Larger companies with established resources will often seem better positioned to maintain a focus on diversity, especially with the uncertainty and challenges of the COVID-19 environment. However, there are many practical measures and strategies that smaller organisations can apply and supporting materials can be found on the AICD website and Australia’s 30% Club website.
A recent Global Institute for Women’s Leadership post (@GIWLkings Chair @JuliaGillard) highlighted the need for careful planning to ensure that in the light of COVID-19 disruptions, progress on gender equality continues. Vigilance and intent is required to make this happen. This is an opportunity for organisations to consider how diversity can better support future priorities for their organisations — including in a time of crisis.
Like many of our face-to-face programs, the AICD’s diversity initiatives have required a rethink over recent months to accommodate COVID-19 public health measures. One particular challenge has been delivering the valued networking opportunities for emerging female directors participating in the AICD’s flagship Chair’s Mentoring Program.
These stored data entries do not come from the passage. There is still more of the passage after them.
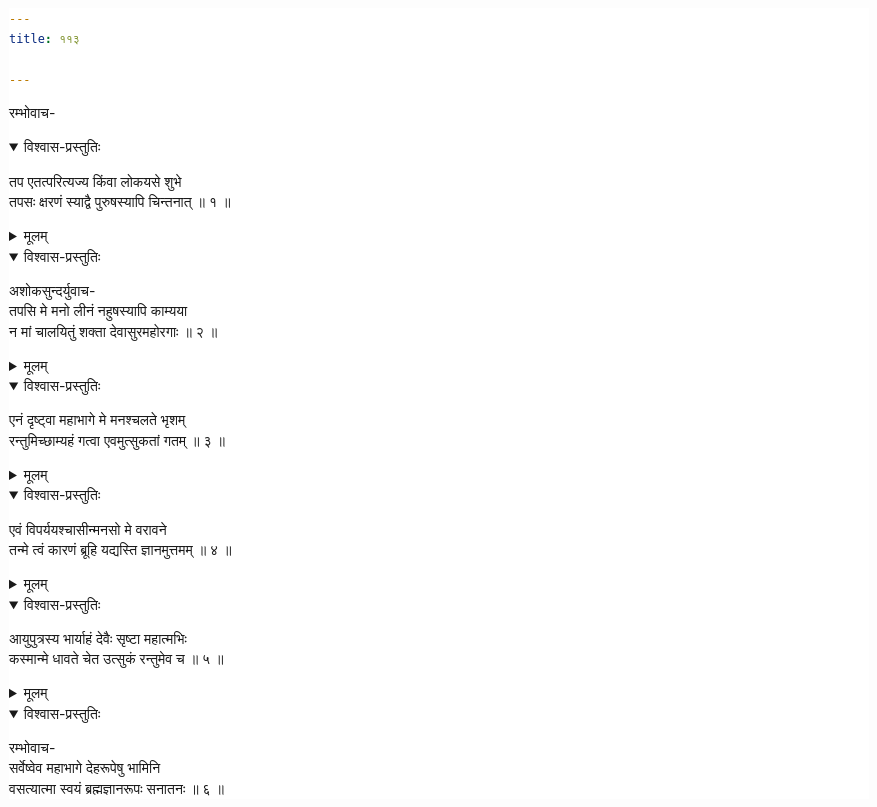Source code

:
 ```yaml
---
title: ११३

---
```

रम्भोवाच-  

<details open><summary>विश्वास-प्रस्तुतिः</summary>

तप एतत्परित्यज्य किंवा लोकयसे शुभे  
तपसः क्षरणं स्याद्वै पुरुषस्यापि चिन्तनात् ॥ १ ॥
</details>

<details><summary>मूलम्</summary></details>



<details open><summary>विश्वास-प्रस्तुतिः</summary>

अशोकसुन्दर्युवाच-  
तपसि मे मनो लीनं नहुषस्यापि काम्यया  
न मां चालयितुं शक्ता देवासुरमहोरगाः ॥ २ ॥
</details>

<details><summary>मूलम्</summary></details>



<details open><summary>विश्वास-प्रस्तुतिः</summary>

एनं दृष्ट्वा महाभागे मे मनश्चलते भृशम्  
रन्तुमिच्छाम्यहं गत्वा एवमुत्सुकतां गतम् ॥ ३ ॥
</details>

<details><summary>मूलम्</summary></details>



<details open><summary>विश्वास-प्रस्तुतिः</summary>

एवं विपर्ययश्चासीन्मनसो मे वरावने  
तन्मे त्वं कारणं ब्रूहि यद्यस्ति ज्ञानमुत्तमम् ॥ ४ ॥
</details>

<details><summary>मूलम्</summary></details>



<details open><summary>विश्वास-प्रस्तुतिः</summary>

आयुपुत्रस्य भार्याहं देवैः सृष्टा महात्मभिः  
कस्मान्मे धावते चेत उत्सुकं रन्तुमेव च ॥ ५ ॥
</details>

<details><summary>मूलम्</summary></details>



<details open><summary>विश्वास-प्रस्तुतिः</summary>

रम्भोवाच-  
सर्वेष्वेव महाभागे देहरूपेषु भामिनि  
वसत्यात्मा स्वयं ब्रह्मज्ञानरूपः सनातनः ॥ ६ ॥
</details>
With a focus on connecting participants with our cohort of ASX 200 Mentors, we have progressed bespoke events and remote connections during this period of disruption. Feedback on recent ASX Director Talks events on Zoom has been extremely positive — indicating we are delivering intimate, accessible virtual sessions connecting mentees with highly experienced listed company directors.
We’re excited at the idea of building on this new capacity for virtual connections — and for this accessible format becoming an established component of this and other AICD programs.